Access to injunctive relief is the primary reason for which 50% of the respondents to a survey published by IAM consider it the most attractive jurisdiction in the world to bring patent infringement complaints (I pointed to that story in my previous post, in which I also discussed the state of affairs in the German patent reform process, which may have hit an impasse shortly before the end of the legislative term).
The three major German patent litigation venues--from north to south--are Dusseldorf, Mannheim, and Munich. The 4b Civil Chamber of the Dusseldorf Regional Court (Presiding Judge: Dr. Daniel Voss ("Voß" in German)) has now handed down its decisions in three parallel standard-essential patent (SEP) infringement cases. There's a lot in there that will likely appeal to SEP holders to a greater extent than anything else that has come out of that court in several years.
The decision hasn't been published yet, but this summary by two Bardehle Pagenberg attorneys is highly informative. It explains how the Dusseldorf court's 4b Civil Chamber applies the guidance the Federal Court of Justice provided in its two Sisvel v. Haier rulings. The major German patent litigation venues used to interpret the ECJ's Huawei v. ZTE
The part I'd like to comment on here is that the court deemed the defendant an unwilling licensee because, inter alia, it declined to take a license to an entire patent pool covering the standard in question and instead insisted on a bilateral licensing offer. The court reportedly believes that an implementer's willingness to take a license is belied by the refusal of a pool license unless the implementer can make a showing that, in a simplified and only slightly exaggerated form, the terms of the pool license in question would more or less force it out of business. The standard is indeed so exacting that a defendant would have to demonstrate very serious competitive harm.
This is part of the willingness analysis, and in the post-Sisvel v. Haier world, the FRAND compliance of the SEP holder's royalty demands is typically not reached anymore: the result is typically that the implementer is an unwilling licensee and, therefore, unable to prevail on a FRAND defense. Injunctions can't possibly be much more automatic.
The 4b Civil Chamber denied a motion to stay the case pending the decision of the European Court of Justice on a preliminary reference from another division of the Dusseldorf court in Nokia v. Daimler. It remains to be seen whether the Dusseldorf Higher Regional Court--to which these decisions can be appealed--will uphold this "pool pressure" and whether there will be similar FRAND rulings in Mannheim and Munich. The relevant question comes up only when a SEP can be licensed through a pool and the SEP holder declines to enter into bilateral licensing negotiations. Sharp apparently took a similar position at some stage of its dispute with Daimler, pointing to an Avanci licensing offer as opposed to making its own.
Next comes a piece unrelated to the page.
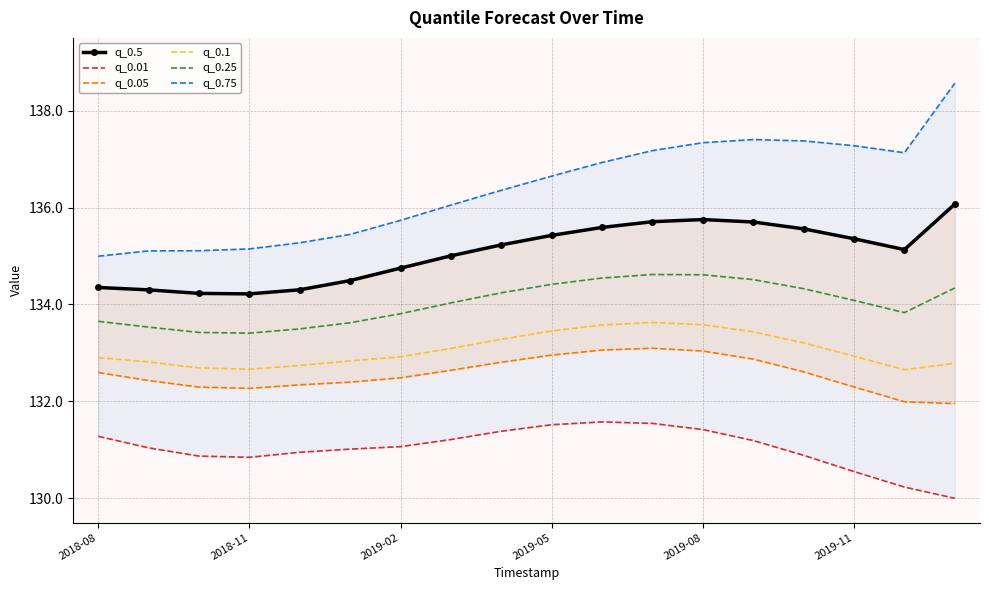

Which category has the lowest value in the q_0.75 series?

2018-08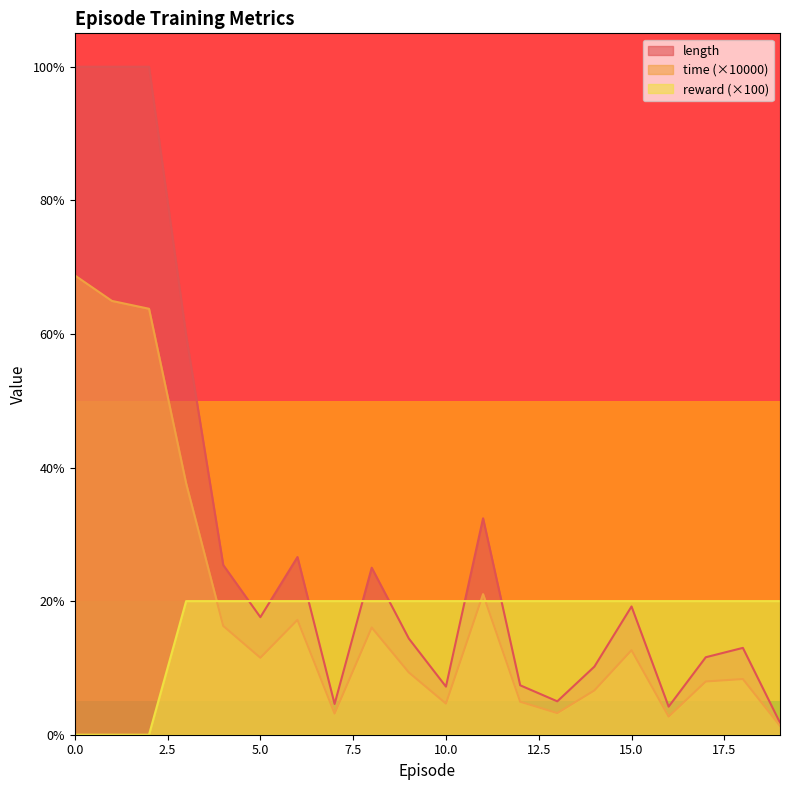

Is it true that length equals 211.4 at 6?

False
With two charts I'd like to show how German FRAND case law has spiraled out of control since Huawei v. ZTE, an ECJ decision that actually appeared and was presumably intended to strike a balance between the German Orange-Book-Standard SEP injunction case law and a European Commission press release that was interpreted by some (though not by all) as shielding implementers from SEP injunctions for as long as they'd declare themselves willing to negotiate.
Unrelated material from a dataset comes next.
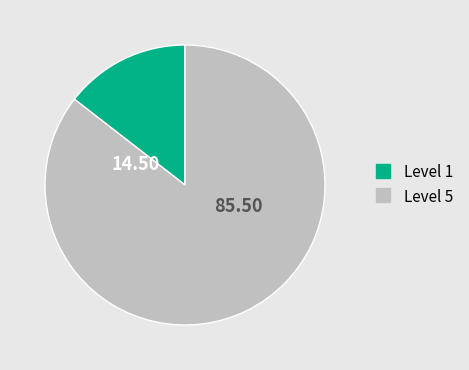

How many segments does this pie chart have?

2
Prior to Huawei v. ZTE, at least the Mannheim Regional Court required implementers only to license the particular SEP-in-suit and only with respect to the German market. I still believe that is most reasonable, given that one simply cannot know whether the other declared-essential patents are actually valid and infringed. While I understand that SEP holders complain about "holdout" tactics by implementers, disputes sooner or later reach the point at which the parties have enough guidance from the courts to work out a portfolio license.
After Huawei v. ZTE, a SEP holder prevailing on a single patent in just one jurisdiction (Germany) can demand that the implementer take a global portfolio license (all patents belonging to that company and declared essential to the standard in question). The following chart shows the discrepancy between the extent to which the SEP holder has actually proven the infringement of valid and truly essential patents on the one hand and the scope of the license on the other hand (click on the image to enlarge):
The filled red rectangle represents one patent: it's the intersection of a patent family with a single country. The much larger rectangular frame encompasses this patent holder's SEP portfolio.
There could be any number of rows and columns, and in practice those matrices aren't perfect rectangles as some patents may be registered in more jurisdictions than others, or the applications may be granted in one place but rejected in another. In this context, it's just about the discrepancy between the infringement established and the license imposed.
With the new Dusseldorf "pool pressure" standard, that discrepancy goes through the roof (click on the image to enlarge):
Each of the connected rectangles represents one company's portfolio. In the chart, the pool would consist of the portfolios of nine companies, and they would be equally large. In reality, there are obviously huge differences.
Still, the chart does not show the worst case for the aforementioned discrepancy. Imagine what would happen if the "pool pressure" standard coerced a car maker into an Avanci license. Avanci has about three dozen contributors, and covers many times more patents than shown in the above chart...
Can't wait to see this one reversed.